The Dow Jones Industrial Average has been on a downward trend for nine consecutive days, marking its longest losing streak since February 1978. This development has sparked concerns among investors, prompting questions about the underlying factors driving this decline and the potential implications for the market.
One of the key drivers of the losses in the Dow has been UnitedHealth, which has been a significant drag on the price-weighted average over the past eight sessions. The insurer’s stock has plummeted by 20% this month, largely due to a broader sell-off in pharmacy benefit managers following President-elect Donald Trump’s pledge to tackle drug industry middlemen. Additionally, UnitedHealth is grappling with internal challenges, including the tragic shooting of Brian Thompson, the CEO of its insurance unit.
Furthermore, there is a noticeable rotation among investors selling off cyclical stocks in the Dow that initially surged after Trump’s election in November. Companies like Sherwin-Williams, Caterpillar, and Goldman Sachs, which typically perform well in a booming economy, have all seen declines of at least 5% in December. These stocks had a strong showing in November as they were seen as beneficiaries of Trump’s pro-economy policies and deregulatory agenda.
The Dow, known for its representation of blue-chip consumer discretionary and industrial names, is often viewed as a barometer for overall economic conditions. The recent sell-off coincided with renewed concerns about a weakening economy following a slight increase in jobless claims data released last week. Despite these challenges, investors remain optimistic about the economic outlook for 2025 and do not anticipate a repeat of the stagflationary period experienced in the late 1970s.
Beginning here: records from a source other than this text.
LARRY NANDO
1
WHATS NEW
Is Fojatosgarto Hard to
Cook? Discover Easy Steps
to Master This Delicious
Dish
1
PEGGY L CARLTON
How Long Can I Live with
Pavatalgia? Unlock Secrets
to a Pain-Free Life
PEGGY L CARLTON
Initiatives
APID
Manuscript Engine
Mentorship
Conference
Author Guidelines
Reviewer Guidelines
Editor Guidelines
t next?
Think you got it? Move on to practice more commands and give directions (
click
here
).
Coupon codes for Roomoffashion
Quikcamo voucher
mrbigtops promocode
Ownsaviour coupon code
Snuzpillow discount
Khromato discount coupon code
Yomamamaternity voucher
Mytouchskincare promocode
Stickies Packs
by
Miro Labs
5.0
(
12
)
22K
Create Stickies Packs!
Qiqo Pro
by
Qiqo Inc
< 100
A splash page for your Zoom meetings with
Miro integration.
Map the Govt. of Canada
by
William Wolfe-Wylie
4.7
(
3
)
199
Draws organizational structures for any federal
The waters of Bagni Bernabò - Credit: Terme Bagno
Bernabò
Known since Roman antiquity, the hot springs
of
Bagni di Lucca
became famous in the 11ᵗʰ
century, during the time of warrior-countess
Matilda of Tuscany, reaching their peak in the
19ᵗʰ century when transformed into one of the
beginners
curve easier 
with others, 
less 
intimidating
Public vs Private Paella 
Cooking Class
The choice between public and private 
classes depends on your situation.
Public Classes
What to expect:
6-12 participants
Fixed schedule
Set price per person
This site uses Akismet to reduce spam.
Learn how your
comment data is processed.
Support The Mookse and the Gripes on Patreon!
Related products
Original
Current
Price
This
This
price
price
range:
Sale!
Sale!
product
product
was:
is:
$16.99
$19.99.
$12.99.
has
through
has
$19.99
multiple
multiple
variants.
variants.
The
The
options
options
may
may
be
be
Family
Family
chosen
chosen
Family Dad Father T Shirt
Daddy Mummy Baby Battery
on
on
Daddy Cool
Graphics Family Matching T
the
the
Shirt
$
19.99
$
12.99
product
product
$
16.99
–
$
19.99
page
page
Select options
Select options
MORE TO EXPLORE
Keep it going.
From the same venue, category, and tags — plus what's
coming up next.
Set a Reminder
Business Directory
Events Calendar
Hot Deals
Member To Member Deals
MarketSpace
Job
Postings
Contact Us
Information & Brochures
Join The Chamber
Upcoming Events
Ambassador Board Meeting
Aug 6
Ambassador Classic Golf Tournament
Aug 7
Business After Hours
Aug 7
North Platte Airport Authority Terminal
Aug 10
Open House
While the historic losing streak in the Dow has raised some eyebrows, many experts believe that it is not a cause for major alarm. The broader market, as evidenced by the S&P 500 hitting a new high and the Nasdaq Composite reaching a record, continues to perform well. Although the length of the Dow’s sell-off is concerning, the magnitude is relatively modest, with the average only down 3.5% from its recent peak.
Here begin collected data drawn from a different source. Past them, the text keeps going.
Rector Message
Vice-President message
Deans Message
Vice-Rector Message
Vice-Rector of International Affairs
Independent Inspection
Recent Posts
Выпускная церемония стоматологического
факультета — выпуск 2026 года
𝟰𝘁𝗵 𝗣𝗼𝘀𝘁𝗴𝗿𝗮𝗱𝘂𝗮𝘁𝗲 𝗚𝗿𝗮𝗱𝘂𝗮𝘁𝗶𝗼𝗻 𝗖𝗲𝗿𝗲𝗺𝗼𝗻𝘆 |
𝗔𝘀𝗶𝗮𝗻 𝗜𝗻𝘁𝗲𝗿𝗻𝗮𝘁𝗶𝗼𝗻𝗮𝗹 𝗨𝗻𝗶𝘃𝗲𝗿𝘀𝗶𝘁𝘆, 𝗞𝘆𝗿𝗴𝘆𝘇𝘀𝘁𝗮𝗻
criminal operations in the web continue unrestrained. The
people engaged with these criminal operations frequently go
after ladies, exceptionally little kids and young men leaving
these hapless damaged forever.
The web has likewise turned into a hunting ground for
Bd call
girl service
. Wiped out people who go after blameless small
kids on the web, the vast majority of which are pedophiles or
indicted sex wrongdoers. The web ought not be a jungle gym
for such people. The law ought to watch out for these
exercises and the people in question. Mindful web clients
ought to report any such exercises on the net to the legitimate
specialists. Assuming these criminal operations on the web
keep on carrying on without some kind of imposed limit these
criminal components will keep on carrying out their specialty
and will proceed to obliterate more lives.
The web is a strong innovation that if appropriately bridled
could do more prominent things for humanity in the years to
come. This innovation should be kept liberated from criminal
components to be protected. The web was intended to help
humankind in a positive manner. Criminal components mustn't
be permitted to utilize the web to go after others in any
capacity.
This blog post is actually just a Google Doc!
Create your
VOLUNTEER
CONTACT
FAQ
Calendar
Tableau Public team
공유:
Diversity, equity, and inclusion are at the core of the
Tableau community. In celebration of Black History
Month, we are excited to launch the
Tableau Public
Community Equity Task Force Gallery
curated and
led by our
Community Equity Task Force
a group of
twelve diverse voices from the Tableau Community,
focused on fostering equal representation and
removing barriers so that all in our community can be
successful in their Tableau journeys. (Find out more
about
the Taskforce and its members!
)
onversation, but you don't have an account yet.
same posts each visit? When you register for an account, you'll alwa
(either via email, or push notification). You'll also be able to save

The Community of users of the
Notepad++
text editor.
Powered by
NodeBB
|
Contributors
It is worth noting that the Dow’s price-weighted methodology, established in the late 19th century, may not accurately reflect the current market landscape due to its lack of diversification and concentration in just 30 stocks. As Mitchell Goldberg, president of ClientFirst Strategies, pointed out, the Dow’s losing streak is more reflective of investors’ focus on tech stocks rather than industrial America.
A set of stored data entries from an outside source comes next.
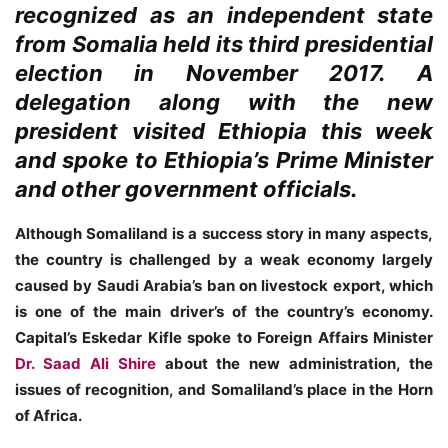
recognized as an independent state
from Somalia held its third presidential
election in November 2017. A
delegation along with the new
president visited Ethiopia this week
and spoke to Ethiopia’s Prime Minister
and other government officials.
Although Somaliland is a success story in many aspects,
the country is challenged by a weak economy largely
caused by Saudi Arabia’s ban on livestock export, which
is one of the main driver’s of the country’s economy.
Capital’s Eskedar Kifle spoke to Foreign Affairs Minister
Dr. Saad Ali Shire
about the new administration, the
issues of recognition, and Somaliland’s place in the Horn
of Africa.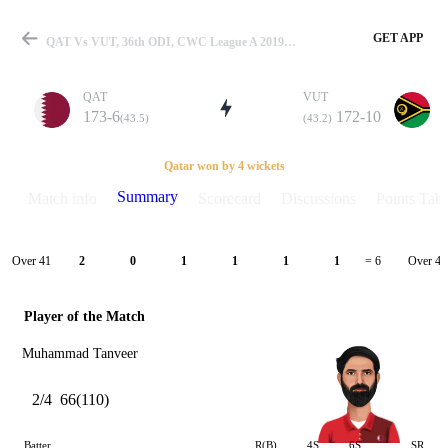
GET APP
QAT Vs VUT, 36th ODI, CWC League A 2019-2022/23 Summary
QAT
VUT
173-6
172-10
(43.5)
(43.2)
Match
Qatar won by 4 wickets
Summary
Match info
Scorecard
Discussions
Points Tabl
Details
Over 41
Over 42
2
0
1
1
1
1
= 6
Player of the Match
Muhammad Tanveer
2/4
66(110)
Batter
R(B)
4S
6S
SR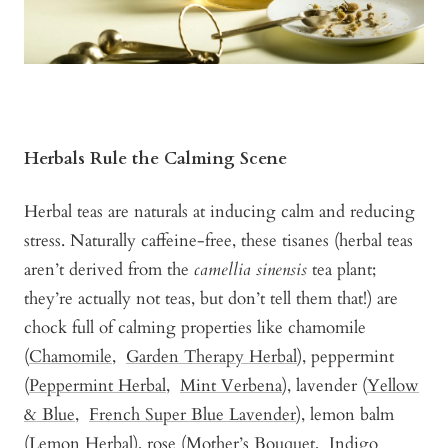
Herbals Rule the Calming Scene
Herbal teas are naturals at inducing calm and reducing
stress. Naturally caffeine-free, these tisanes (herbal teas
aren’t derived from the
camellia sinensis
tea plant;
they’re actually not teas, but don’t tell them that!) are
chock full of calming properties like chamomile
(
Chamomile
,
Garden Therapy Herbal
), peppermint
(
Peppermint Herbal
,
Mint Verbena
), lavender (
Yellow
& Blue
,
French Super Blue Lavender
), lemon balm
(
Lemon Herbal)
, rose (
Mother’s Bouquet
,
Indigo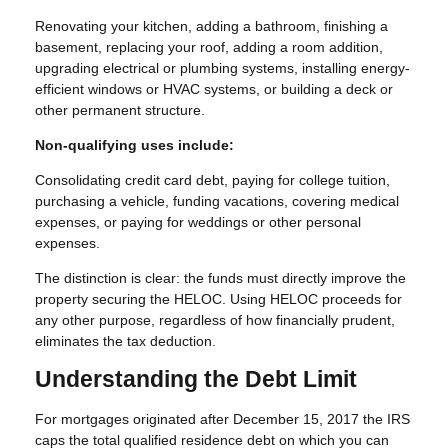
Renovating your kitchen, adding a bathroom, finishing a
basement, replacing your roof, adding a room addition,
upgrading electrical or plumbing systems, installing energy-
efficient windows or HVAC systems, or building a deck or
other permanent structure.
Non-qualifying uses include:
Consolidating credit card debt, paying for college tuition,
purchasing a vehicle, funding vacations, covering medical
expenses, or paying for weddings or other personal
expenses.
The distinction is clear: the funds must directly improve the
property securing the HELOC. Using HELOC proceeds for
any other purpose, regardless of how financially prudent,
eliminates the tax deduction.
Understanding the Debt Limit
For mortgages originated after December 15, 2017 the IRS
caps the total qualified residence debt on which you can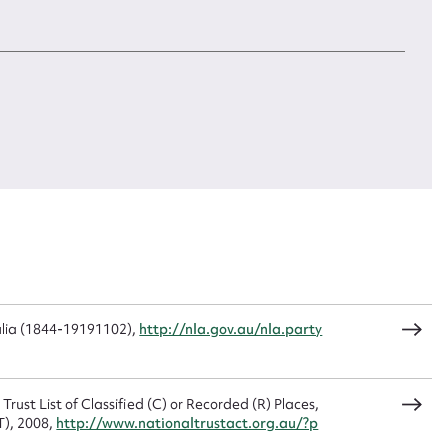
 is reflected in her poetry. Nevertheless, she seems
McKeahnie
cal community. She had financial independence. She
Type:
ook pride in her ability to run a successful cattle
Image
CSV
JSON
omen of her era to run a successful independent
Date:
3
May,
 region
):
2023
load Attachment
ulia (1844-19191102),
http://nla.gov.au/nla.party
Trust List of Classified (C) or Recorded (R) Places,
T), 2008,
http://www.nationaltrustact.org.au/?p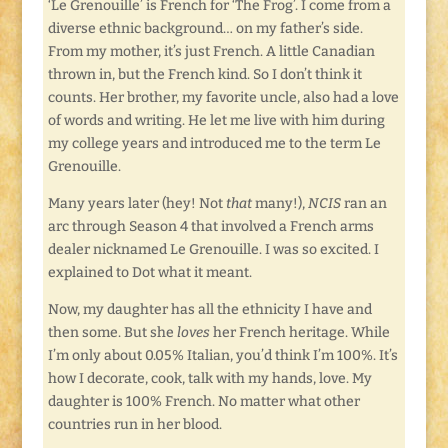
‘Le Grenouille’ is French for ‘The Frog’. I come from a
diverse ethnic background… on my father’s side.
From my mother, it’s just French. A little Canadian
thrown in, but the French kind. So I don’t think it
counts. Her brother, my favorite uncle, also had a love
of words and writing. He let me live with him during
my college years and introduced me to the term Le
Grenouille.
Many years later (hey! Not
that
many!),
NCIS
ran an
arc through Season 4 that involved a French arms
dealer nicknamed Le Grenouille. I was so excited. I
explained to Dot what it meant.
Now, my daughter has all the ethnicity I have and
then some. But she
loves
her French heritage. While
I’m only about 0.05% Italian, you’d think I’m 100%. It’s
how I decorate, cook, talk with my hands, love. My
daughter is 100% French. No matter what other
countries run in her blood.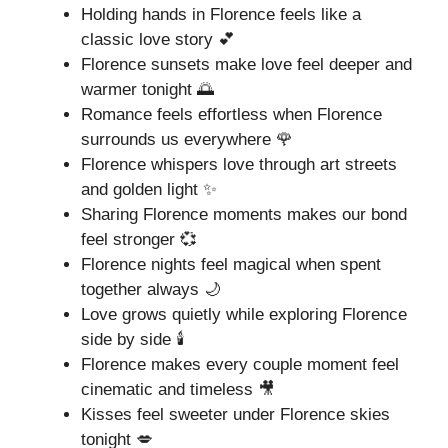
Holding hands in Florence feels like a
classic love story 💕
Florence sunsets make love feel deeper and
warmer tonight 🌅
Romance feels effortless when Florence
surrounds us everywhere 🌹
Florence whispers love through art streets
and golden light ✨
Sharing Florence moments makes our bond
feel stronger 💞
Florence nights feel magical when spent
together always 🌙
Love grows quietly while exploring Florence
side by side 🕯️
Florence makes every couple moment feel
cinematic and timeless 🎥
Kisses feel sweeter under Florence skies
tonight 💋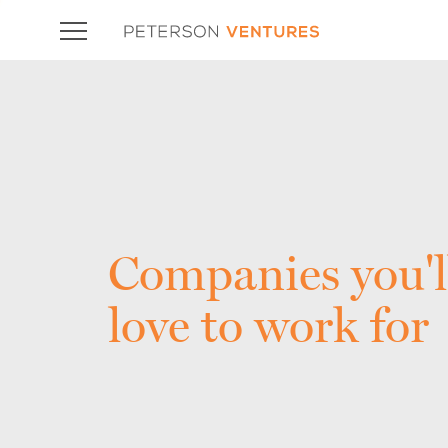
Companies you'l
love to work for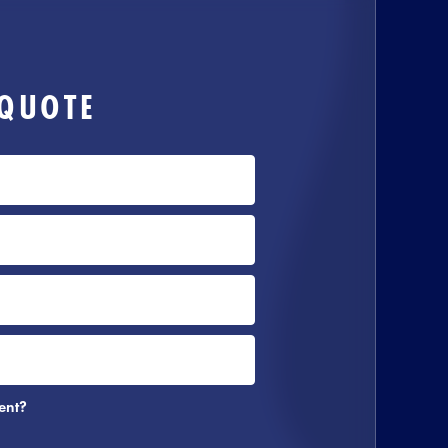
 QUOTE
ent?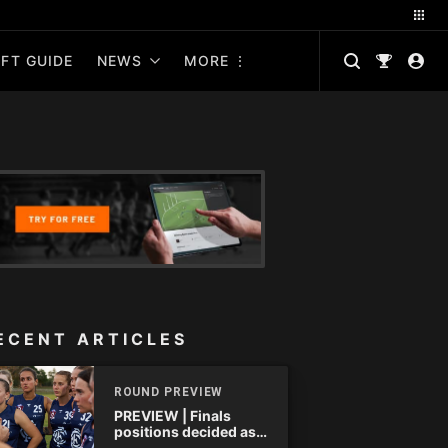
FT GUIDE
NEWS
MORE
ECENT ARTICLES
ROUND PREVIEW
PREVIEW | Finals
positions decided as
the QAFLW curtain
Looking ahead, many traders believe that the recent downturn in the Dow is temporary and expect a rebound, especially following this week’s Federal Reserve decision. Larry Tentarelli, founder and chief technical strategist of the Blue Chip Daily Trend Report, anticipates buyers to step in and drive the index higher to close out 2024. Despite the current challenges, there is a sense of optimism that the market will bounce back.
In conclusion, while the Dow’s extended losing streak may raise concerns, it is important to consider the broader market context and remain vigilant in monitoring developments. With a potential rebound on the horizon, investors should stay informed and prepared for any market fluctuations.